L'Ttalienne, opera di Pablo Picasso (1917)Con Picasso l’Arlecchino dell’Arte non poteva aprirsi in modo migliore la stagione delle grandi mostre capitoline. Dall’11 ottobre all’8 febbraio 2008 al Complesso del Vittoriano verranno infatti esposte 180 opere del genio spagnolo tra oli, lavori su carta e sculture, tutte appartenenti al periodo 1917-1937, il più creativo secondo Yve-Lain Bois, storico dell'arte all'università di Princeton e ideatore della mostra.

A detta dello stesso Bois, gli anni tra le due guerre sono emblematici per la vena artistica di Picasso in quanto ne esprimono tutta la sua creatività, inglobando i periodi precedenti e futuri e sottolineandone la sua diversità rispetto agli artisti contemporanei.

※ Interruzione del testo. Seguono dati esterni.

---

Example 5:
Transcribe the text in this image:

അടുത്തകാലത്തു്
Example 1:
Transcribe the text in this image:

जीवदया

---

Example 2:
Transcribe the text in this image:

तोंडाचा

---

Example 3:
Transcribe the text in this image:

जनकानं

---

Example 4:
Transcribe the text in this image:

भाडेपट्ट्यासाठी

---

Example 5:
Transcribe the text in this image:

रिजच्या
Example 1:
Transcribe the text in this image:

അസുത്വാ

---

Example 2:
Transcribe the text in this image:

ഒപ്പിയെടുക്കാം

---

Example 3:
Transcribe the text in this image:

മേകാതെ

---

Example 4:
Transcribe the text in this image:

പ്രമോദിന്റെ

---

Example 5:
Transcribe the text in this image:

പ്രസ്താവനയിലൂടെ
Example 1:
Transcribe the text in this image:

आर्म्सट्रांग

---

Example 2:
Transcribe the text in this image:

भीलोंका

In particolare l’artista spagnolo in questo arco di tempo “si costruisce un incredibile arsenale di forme e approcci al quale attinge liberamente ogni volta che ne ha voglia e che lo ritiene opportuno”.

In tale contesto la figura di Arlecchino diventa metafora "dell’estrema libertà dell'artista nei confronti del proprio corpus di opere e dell'intenso desiderio di mantenere vivo qualsiasi prodotto creato dalle sue mani”.

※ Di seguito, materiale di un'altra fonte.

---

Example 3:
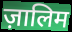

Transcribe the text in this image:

ज़ालिम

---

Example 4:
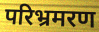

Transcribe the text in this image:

परिभ्रमरण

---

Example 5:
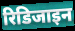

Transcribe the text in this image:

रिडिजाइन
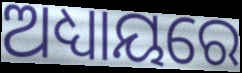
ଅଧ୍ୟାୟରେ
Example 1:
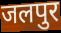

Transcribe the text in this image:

जलपुर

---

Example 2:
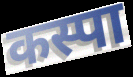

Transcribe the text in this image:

कस्पा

Proprio per questo sarà possibile ammirare al Vittoriano l’Arlecchino del 1917, l’Arlecchino Suonatore Cubista del 1924, l’Arlecchino Astrattista del 1927 e la Testa di Arlecchino Surrealista.

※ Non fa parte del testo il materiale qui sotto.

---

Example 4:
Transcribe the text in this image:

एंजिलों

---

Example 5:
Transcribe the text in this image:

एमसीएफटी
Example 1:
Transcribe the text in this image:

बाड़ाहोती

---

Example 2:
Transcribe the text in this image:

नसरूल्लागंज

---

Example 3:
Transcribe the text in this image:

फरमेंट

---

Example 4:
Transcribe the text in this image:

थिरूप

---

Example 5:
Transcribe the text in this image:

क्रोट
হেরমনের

Non solo, per la prima volta dal 1917 (anno di creazione) tornerà in Italia L’Italienne (nella foto), opera dipinta dall’artista durante il suo primo soggiorno nella nostra penisola, scomposizione cubista di una ragazza italiana con il cupolone sullo sfondo.

Questo e molto altro ancora nell’esposizione che, come già detto, si terrà al Complesso del Vittoriano dall’11 ottobre 2008 all’8 febbraio 2009 in questi orari: dal lunedì al giovedì 9.30-19.30; venerdì e sabato 9.30-23.30; la domenica 9.30-20.30. Le biglietterie chiuderanno un’ora prima.